Glenn Ligon is best known for his appropriations of body s from anonymous slave narratives to quotations by famous authors like James Baldwin, who was the source for the painting series "Stranger" (2001) Stenciling and gluing coal-encrusted alphabetic characters to canvas, Ligon nearly obliterated the words, embedding them in blackness. His works have been interpreted as investigating the ways language functions as a tool for reinforcing stereotype It make go rounds out, however, based on his latest display titled "Going There," that this artist has more upon his mind than simply identity politics.

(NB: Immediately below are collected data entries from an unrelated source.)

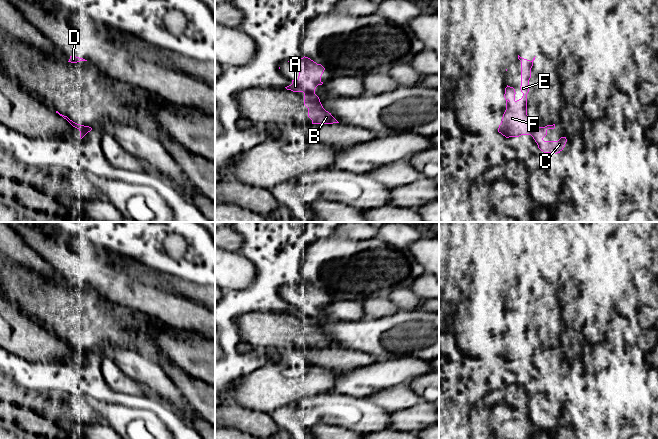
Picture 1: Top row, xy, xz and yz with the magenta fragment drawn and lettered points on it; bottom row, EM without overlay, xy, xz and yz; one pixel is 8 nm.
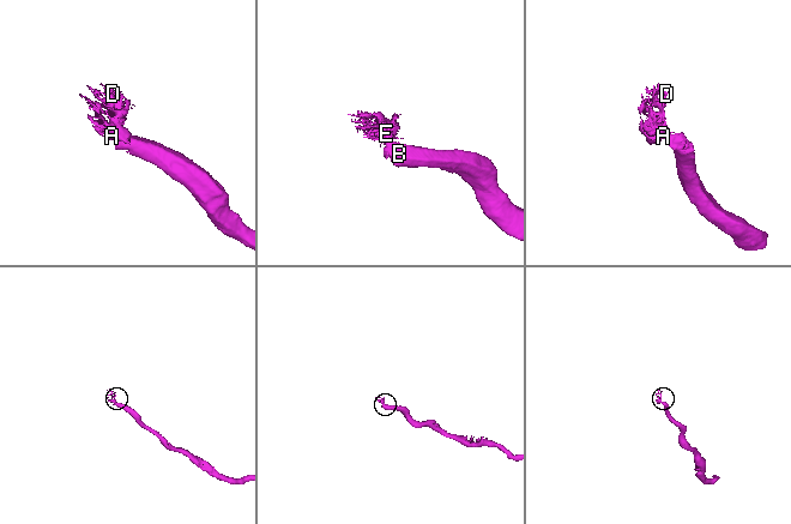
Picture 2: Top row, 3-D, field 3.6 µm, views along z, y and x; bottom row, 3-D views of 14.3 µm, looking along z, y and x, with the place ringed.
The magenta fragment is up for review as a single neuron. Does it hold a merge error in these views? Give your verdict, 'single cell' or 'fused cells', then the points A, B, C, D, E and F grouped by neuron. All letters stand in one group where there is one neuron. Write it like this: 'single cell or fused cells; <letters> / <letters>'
fused cells; A D E F / B C

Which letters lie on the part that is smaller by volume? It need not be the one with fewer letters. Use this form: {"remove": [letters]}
{"remove": ["A", "D", "E", "F"]}

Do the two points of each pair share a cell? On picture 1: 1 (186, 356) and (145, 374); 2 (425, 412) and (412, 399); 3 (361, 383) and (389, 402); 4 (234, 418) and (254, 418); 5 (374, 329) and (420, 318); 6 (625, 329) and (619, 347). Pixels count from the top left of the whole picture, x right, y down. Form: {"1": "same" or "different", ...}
{"1": "different", "2": "different", "3": "different", "4": "same", "5": "same", "6": "same"}

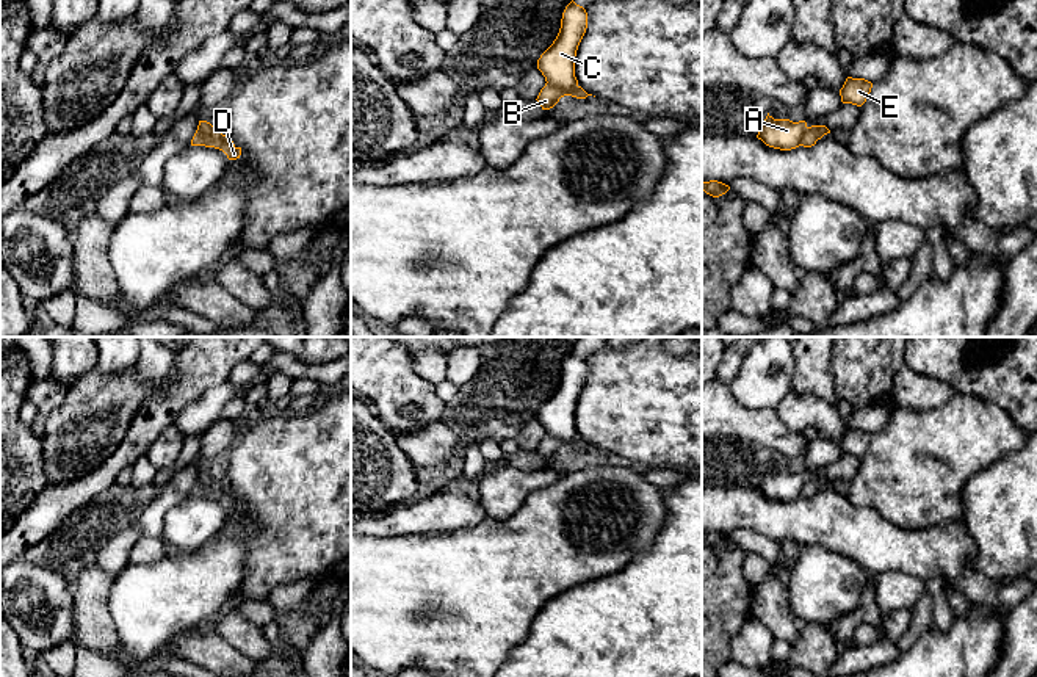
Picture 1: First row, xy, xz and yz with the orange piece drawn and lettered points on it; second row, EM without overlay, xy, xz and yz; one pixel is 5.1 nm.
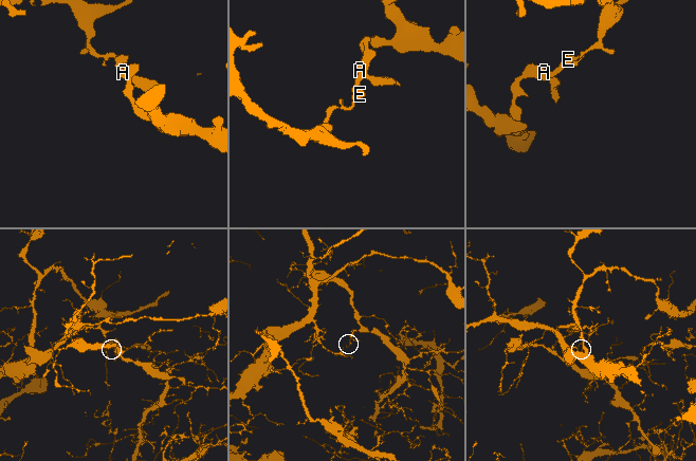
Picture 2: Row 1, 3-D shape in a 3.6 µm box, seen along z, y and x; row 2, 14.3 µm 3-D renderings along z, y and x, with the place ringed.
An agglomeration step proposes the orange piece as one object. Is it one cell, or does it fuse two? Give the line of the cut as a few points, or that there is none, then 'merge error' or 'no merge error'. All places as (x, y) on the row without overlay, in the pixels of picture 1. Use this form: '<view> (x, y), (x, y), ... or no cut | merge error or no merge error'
xz (547, 433), (566, 441), (577, 438) | merge error

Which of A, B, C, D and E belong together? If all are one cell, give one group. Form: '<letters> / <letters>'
A C / B D E

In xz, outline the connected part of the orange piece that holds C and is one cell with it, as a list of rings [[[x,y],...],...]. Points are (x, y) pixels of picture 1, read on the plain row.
[[[572,351],[562,364],[556,390],[537,411],[537,420],[545,428],[547,434],[565,442],[578,437],[575,407],[586,379],[587,364]]]

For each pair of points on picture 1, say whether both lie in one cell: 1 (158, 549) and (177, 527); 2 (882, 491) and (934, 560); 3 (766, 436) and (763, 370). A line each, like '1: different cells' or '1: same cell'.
1: different cells
2: different cells
3: different cells

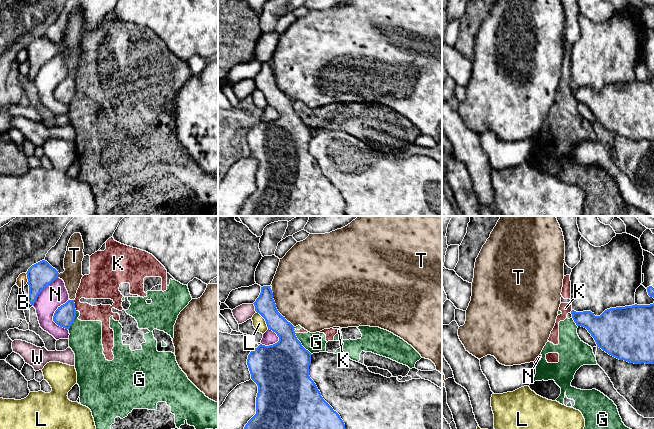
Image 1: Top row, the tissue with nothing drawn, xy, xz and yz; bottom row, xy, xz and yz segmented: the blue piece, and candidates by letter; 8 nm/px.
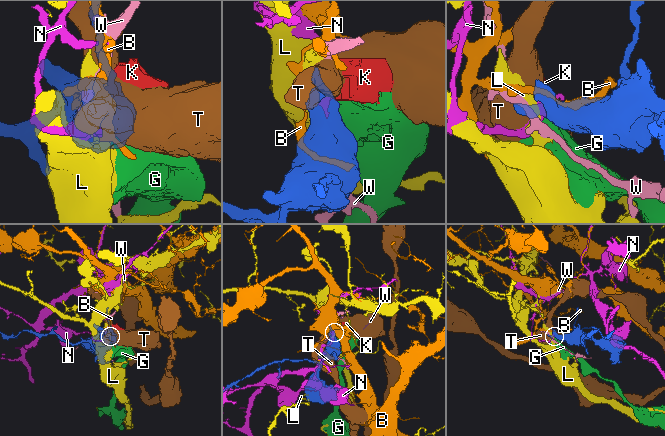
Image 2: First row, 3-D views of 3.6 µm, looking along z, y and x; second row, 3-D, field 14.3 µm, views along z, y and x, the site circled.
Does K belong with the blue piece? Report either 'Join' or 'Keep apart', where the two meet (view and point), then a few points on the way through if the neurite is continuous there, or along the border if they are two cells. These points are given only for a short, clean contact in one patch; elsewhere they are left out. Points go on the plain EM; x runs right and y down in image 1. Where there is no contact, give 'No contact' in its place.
Keep apart. Touches blue at xy (74, 81). Boundary: xy (73, 76), (76, 86)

The centerpiece of "Going There" is a 55-minute video (the first he has exhibited), azure and Orange Feelings, in which viewers secure to listen to the artist in an actual session with his female therapist, discussing at longitudinal dimensions the roots of his artistic proces Appropriation is frequently the subject, with the well-meaning therapist, who is white, prodding Ligon, an African-American gay man, to explore for what cause [i]or[/i] reason he is stymied when it draw nears to speaking in his have a title to words or creating an original image. Ligon rejoins by sharing a story about making a papier-mache ocean liner in an art class at the progressive Walden seminary which he attended as a child. "I painted it sapphirine and orange and the teacher said q-hose are uncomely colors, why don't you use beautiful colors?' so I went and painted it all black."

The story is a voice-over, for Ligon is not seen during these sessions. Instead, the split-screen projection exhibits the therapist on the left side with her head cropp not upon leaving only her clothing and material substance language. On the right side, we catch glimpses of the office furnishings--a faux Breuer chair, a beige desk sum of two units black-and-white photographs hanging on the wall--the epitome of professional neutrality. In this bland connected thought [i]or[/i] thoughts Ligon's discomfort with himself becomes patently clear, as he distances himself from emotional rejoinders and giggles at childhood memories, level as he shares exceedingly personal information.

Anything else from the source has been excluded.